Honestly, it does lead me to wonder why anyone would choose to be baptized, or to have their children baptized. To be brought into the Christian community, to be brought into the covenant with God through Christ, is to be set up to live very difficult lives, if we take our baptism seriously. Baptism is not a light thing. It’s no wonder, actually, that in the first couple of hundred years of the church, Emperors and kings and military leaders would wait until they were on their deathbed to be baptized. They felt that they needed to hold onto their vengeance and power for the good of the empire or kingdom, and if they were baptized, they wouldn’t be able to do that anymore.

And yet, all around the world, people do choose baptism, either for themselves or for their children. We don’t experience it as much in this country, but in other countries, people are choosing baptism by the millions. The worldwide Christian church is growing by tens of millions every year. For example, the Lutheran Church in Ethiopia, where I was the week before last, has grown to 10 million Lutherans over the last 60 years. The Lutheran churches in Indonesia number 7 million people. Every week, hundreds of thousands of people choose to be baptized and choose to take on the commitment of following Christ’s challenge.

Why? To what end? What is so worth it, that people choose baptism and that those of us who are baptized daily choose to live our baptized lives with integrity and commitment?

So far, I have talked about what we commit to in baptism. But we are not the only ones at work. Actually, we are not even the ones doing most of the work. It sounds like we are, but there is one who is making a bigger commitment than us, working harder than us, if we can say it that way, who is doing all of the heavy lifting when it comes not only to our baptism but to our entire lives. And that is God.

Through the Holy Spirit, in baptism God makes a commitment to you that never wavers, or weakens, or comes to an end. When you were baptized, the pastor or priest or minister who baptized you asked God that the Holy Spirit of God would fill you. When J---n is baptized in a few minutes, we will pray that God “sustain[s] J---n with the gift of the Holy Spirit.” And I will proclaim that J---n has “been sealed by the Holy Spirit and marked with the cross of Christ forever.” Forever. God’s gift and commitment to you is forever. We may waver in our level of commitment throughout our lives, but God never does.

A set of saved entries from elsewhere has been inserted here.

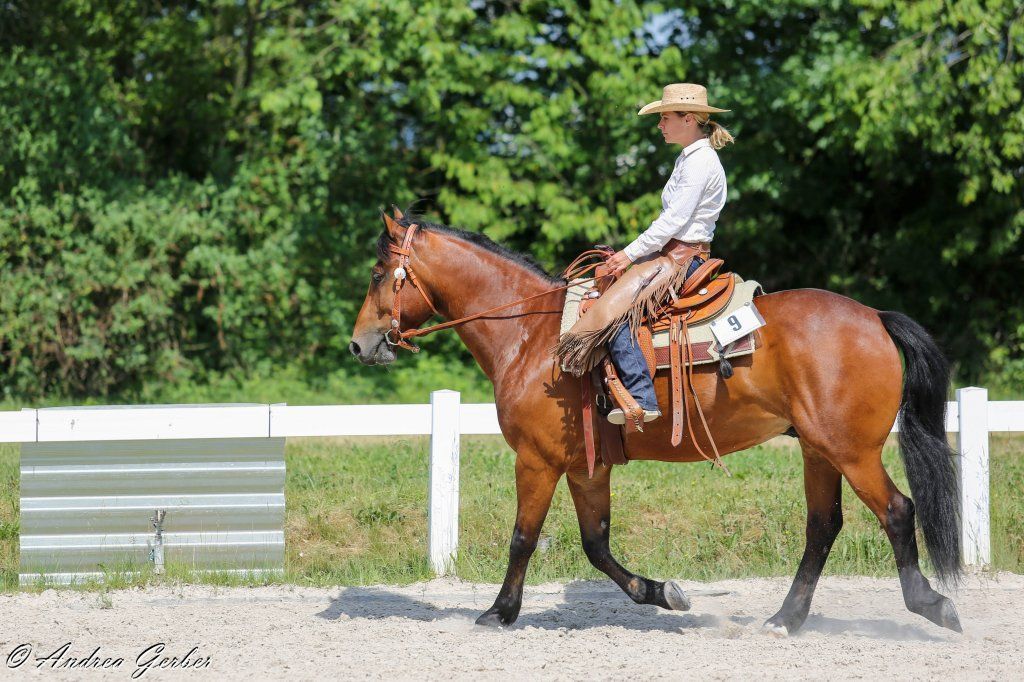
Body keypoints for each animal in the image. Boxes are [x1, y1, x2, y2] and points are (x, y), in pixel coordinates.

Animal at [349, 210, 963, 636]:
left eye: (379, 273)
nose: (359, 344)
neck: (531, 336)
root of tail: (874, 317)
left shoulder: (537, 461)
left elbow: (523, 537)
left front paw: (499, 612)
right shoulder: (586, 467)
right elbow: (596, 545)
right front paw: (665, 593)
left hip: (852, 451)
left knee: (897, 512)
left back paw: (934, 606)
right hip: (819, 450)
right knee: (822, 527)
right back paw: (784, 619)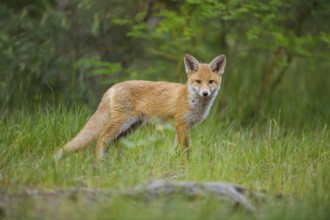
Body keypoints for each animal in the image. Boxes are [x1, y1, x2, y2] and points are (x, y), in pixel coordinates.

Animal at [54, 53, 227, 160]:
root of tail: (113, 86)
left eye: (210, 82)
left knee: (116, 141)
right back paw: (100, 164)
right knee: (102, 137)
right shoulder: (181, 124)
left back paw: (121, 163)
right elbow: (185, 150)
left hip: (132, 126)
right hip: (121, 122)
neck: (191, 99)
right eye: (198, 81)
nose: (205, 93)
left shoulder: (185, 127)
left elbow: (178, 148)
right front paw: (185, 164)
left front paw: (175, 162)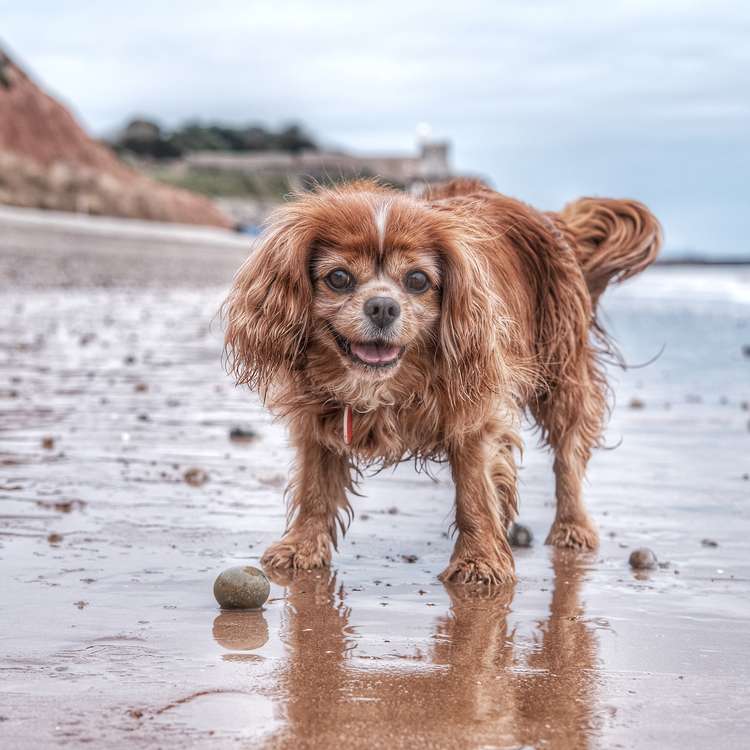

And I think that we don’t take seriously enough what it means that the very Spirit of God comes into us at baptism and is present with us forever. This is the same Spirit that was present at Creation - that formed life where there was no life, whether you think of that through a literal seven days or through the Big Bang and evolution. The Spirit of Life, life in the face of death, life after death, life before death, came to dwell in you the moment you were baptized. The Holy Spirit of God that filled the prophets, that gave Elijah the power to heal the sick and actually raise the dead (once, but he did), the Spirit of God that filled Jesus, and gave him the power to love everyone without limits, that gave him the strength to actually die for others, that gave him new life after death, this same Spirit was given to you in baptism and continues to be in you now. This Spirit of God makes it possible to actually love your enemies, do good to those who hate you, bless those who curse you, and pray for your enemies. Just as Jesus did.

And this is why we choose baptism, for ourselves and for our children. This is why we continue to live as baptized Christians––as saints. Because yes, living as Jesus calls us to is hard, but it is not impossible. It can’t be impossible because we are filled with the Spirit of God. J---n is about to be filled with the Spirit of God, which is going to empower him and enable him to live as Jesus asks us to: to live with love and mercy and kindness as the guiding principles of our lives.


Jesus calls Christians to high standards of living. And I know that, as committed as we are, we frequently doubt our ability to live up to that. And, if it were up to us alone, we wouldn’t. We couldn’t. But Jesus calls us knowing that it is God’s Holy Spirit dwelling within us who gives us the ability and the strength to follow where Jesus calls. This is the blessing and promise and joy of baptism, and of baptismal living. Thanks be to God, Amen.